[Data]
--

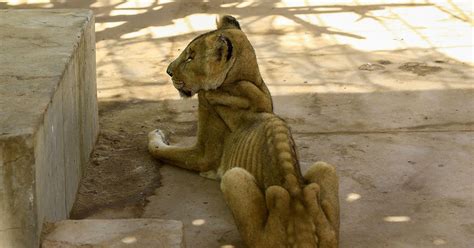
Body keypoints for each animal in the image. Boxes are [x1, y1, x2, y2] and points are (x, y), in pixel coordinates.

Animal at [150, 16, 338, 248]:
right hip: (326, 171)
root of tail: (302, 227)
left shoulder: (203, 153)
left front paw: (156, 134)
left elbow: (159, 150)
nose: (167, 71)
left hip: (234, 177)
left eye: (190, 57)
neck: (243, 80)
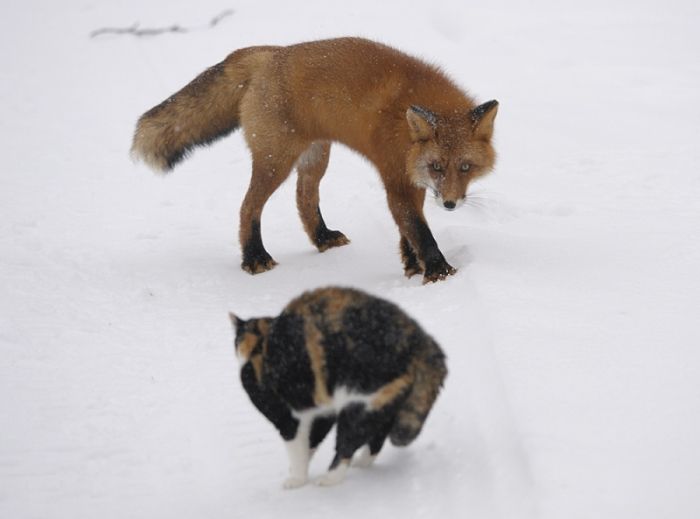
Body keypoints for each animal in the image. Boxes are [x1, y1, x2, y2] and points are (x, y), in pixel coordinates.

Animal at [132, 37, 498, 283]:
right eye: (437, 166)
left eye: (465, 167)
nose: (450, 204)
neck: (404, 128)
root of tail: (269, 52)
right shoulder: (396, 178)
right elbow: (418, 229)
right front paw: (439, 271)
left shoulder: (411, 179)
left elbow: (408, 228)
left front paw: (412, 266)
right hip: (275, 161)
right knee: (248, 207)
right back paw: (254, 258)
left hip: (315, 158)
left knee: (304, 198)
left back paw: (322, 237)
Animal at [229, 286, 447, 488]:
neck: (260, 343)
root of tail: (422, 343)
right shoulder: (323, 409)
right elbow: (311, 441)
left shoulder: (286, 417)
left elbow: (297, 447)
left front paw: (297, 479)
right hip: (382, 402)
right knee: (377, 437)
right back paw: (362, 463)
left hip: (359, 405)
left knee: (347, 445)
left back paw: (330, 478)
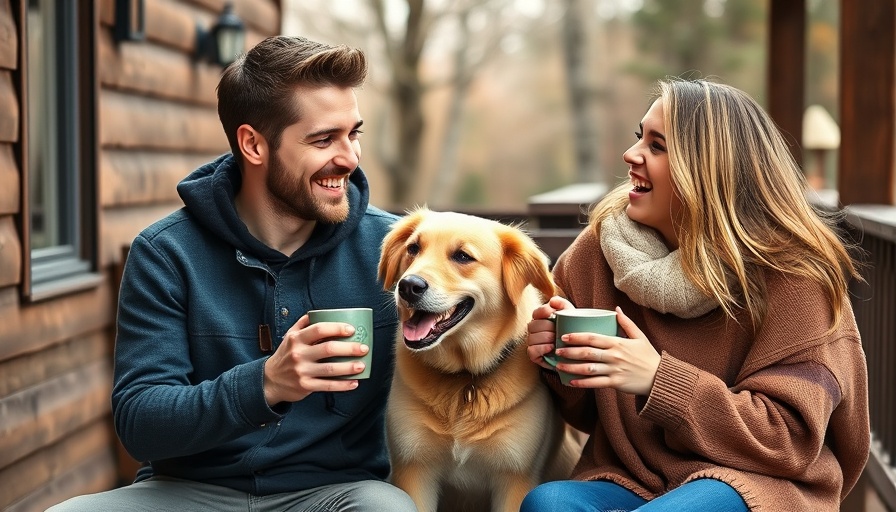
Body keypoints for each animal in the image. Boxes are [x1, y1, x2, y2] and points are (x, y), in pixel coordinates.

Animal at [374, 207, 576, 512]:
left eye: (462, 256)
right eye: (413, 249)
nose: (408, 286)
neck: (465, 380)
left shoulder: (514, 478)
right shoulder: (415, 469)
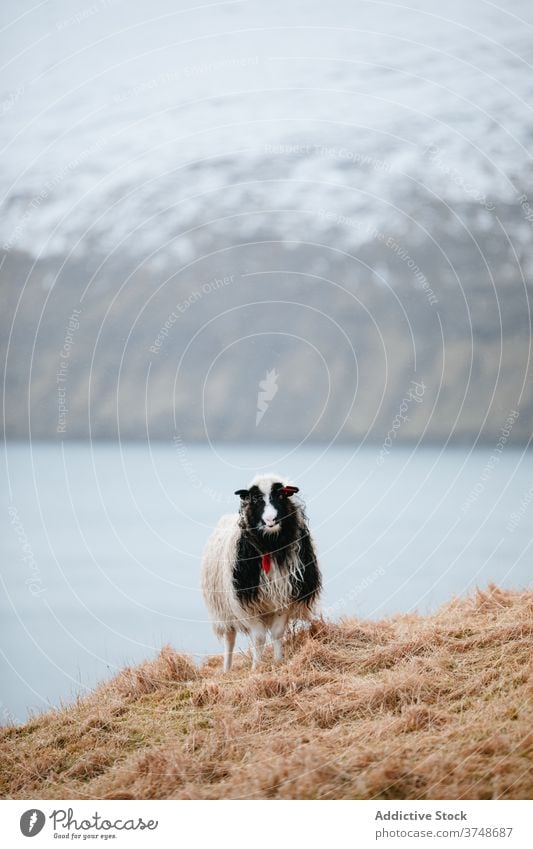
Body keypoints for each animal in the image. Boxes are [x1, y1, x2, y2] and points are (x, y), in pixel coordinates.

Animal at [201, 474, 320, 672]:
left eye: (281, 495)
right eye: (256, 499)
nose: (271, 520)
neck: (270, 547)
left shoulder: (284, 597)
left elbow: (277, 634)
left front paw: (278, 661)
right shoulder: (244, 606)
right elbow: (258, 638)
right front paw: (256, 667)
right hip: (223, 609)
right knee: (229, 638)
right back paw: (226, 669)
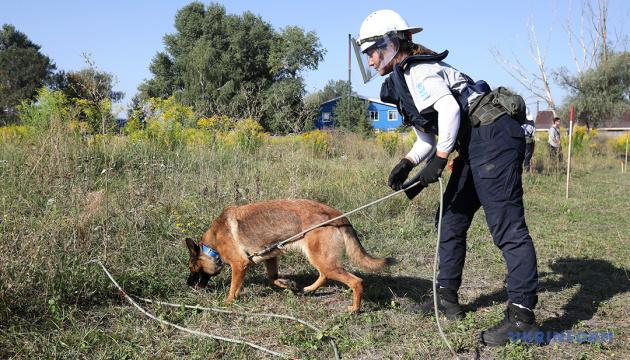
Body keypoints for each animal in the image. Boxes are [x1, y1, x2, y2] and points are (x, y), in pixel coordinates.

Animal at [185, 198, 398, 310]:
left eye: (192, 268)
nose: (187, 284)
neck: (212, 246)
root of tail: (337, 215)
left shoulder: (239, 265)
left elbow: (232, 288)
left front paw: (228, 303)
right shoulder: (271, 257)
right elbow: (272, 278)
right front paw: (287, 284)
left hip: (323, 260)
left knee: (356, 281)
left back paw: (354, 309)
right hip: (320, 259)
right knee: (324, 276)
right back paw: (309, 289)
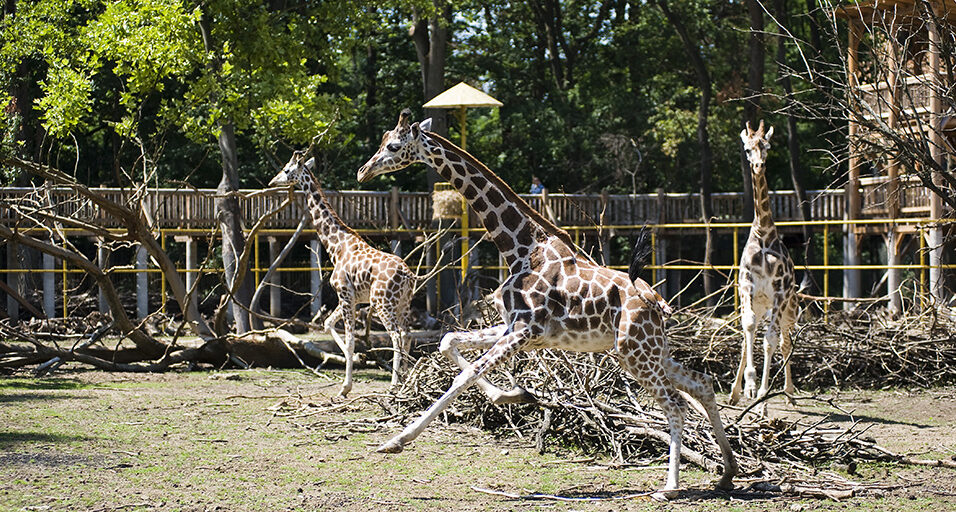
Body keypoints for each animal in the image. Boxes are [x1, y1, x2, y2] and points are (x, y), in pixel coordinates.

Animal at [270, 150, 416, 398]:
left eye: (287, 170)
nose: (272, 181)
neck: (336, 246)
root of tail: (407, 275)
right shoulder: (352, 298)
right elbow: (329, 324)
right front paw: (349, 376)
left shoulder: (345, 294)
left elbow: (349, 341)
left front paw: (345, 388)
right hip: (403, 303)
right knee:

--

[Your goal] No images belong in the copy. Transcribe every record exactly.

[Solution to the exercise]
Body keypoints for each animal in the image. Boxes are [x1, y1, x2, y2] and points are (x, y), in pixel coordinates.

Animal at [150, 16, 338, 248]:
right hip: (326, 171)
root of tail: (302, 227)
left shoulder: (203, 153)
left front paw: (156, 134)
left elbow: (159, 150)
nose: (167, 71)
left hip: (234, 177)
left eye: (190, 57)
neck: (243, 80)
Body keypoints for each animal in the image. Boxes are [x1, y1, x2, y2] and points are (x, y), in pixel coordinates.

Animal at [132, 37, 498, 283]:
right eye: (437, 166)
left eye: (465, 167)
nose: (450, 204)
neck: (404, 128)
root of tail: (269, 52)
right shoulder: (396, 178)
right elbow: (418, 229)
right front paw: (439, 271)
left shoulder: (411, 179)
left elbow: (408, 228)
left front paw: (412, 266)
right hip: (275, 161)
right knee: (248, 207)
right back paw: (254, 258)
left hip: (315, 158)
left knee: (304, 198)
left back paw: (322, 237)
Animal at [229, 286, 447, 488]:
neck: (260, 343)
root of tail: (422, 343)
right shoulder: (323, 409)
right elbow: (311, 441)
left shoulder: (286, 417)
left elbow: (297, 447)
left front paw: (297, 479)
right hip: (382, 402)
right knee: (377, 437)
right back paw: (362, 463)
left hip: (359, 405)
left knee: (347, 445)
left back paw: (330, 478)
Body keypoints for each animal in the image. Boxes are [x1, y1, x2, y2] and points are (x, y), in pixel coordinates.

Animal at [374, 207, 576, 512]:
left eye: (462, 256)
right eye: (413, 249)
nose: (408, 286)
neck: (465, 380)
left shoulder: (514, 478)
right shoulder: (415, 469)
Body keypoints for each animal in the image. Boxes are [x1, y1, x2, y2] and points are (x, y), in pixel coordinates.

Animal at [201, 474, 320, 672]:
left eye: (281, 495)
right eye: (256, 499)
nose: (271, 520)
neck: (270, 547)
left shoulder: (284, 597)
left elbow: (277, 634)
left front paw: (278, 661)
right shoulder: (244, 606)
right elbow: (258, 638)
right front paw: (256, 667)
right hip: (223, 609)
right knee: (229, 638)
right back paw: (226, 669)
Body keypoints for each animal in the image. Boxes are [x1, y1, x2, y2] and points are (x, y), in pixel coordinates.

Animal at [185, 198, 398, 310]:
left eye: (192, 268)
nose: (187, 284)
neck: (212, 246)
root of tail: (337, 215)
left shoulder: (239, 265)
left elbow: (232, 288)
left front paw: (228, 303)
right shoulder: (271, 257)
right elbow: (272, 278)
right front paw: (287, 284)
left hip: (323, 260)
left knee: (356, 281)
left back paw: (354, 309)
right hip: (320, 259)
right knee: (324, 276)
right back paw: (309, 289)
Body keypoints for each animal in the image. Boxes are [x1, y1, x2, y2] and points are (x, y), in pixel coordinates.

Animal at [270, 150, 416, 398]:
left eye: (287, 170)
nose: (272, 181)
neck: (336, 246)
root of tail: (407, 275)
right shoulder: (352, 298)
right elbow: (329, 324)
right front paw: (349, 376)
left shoulder: (345, 294)
left elbow: (349, 341)
left front paw: (345, 388)
right hip: (403, 303)
right knee:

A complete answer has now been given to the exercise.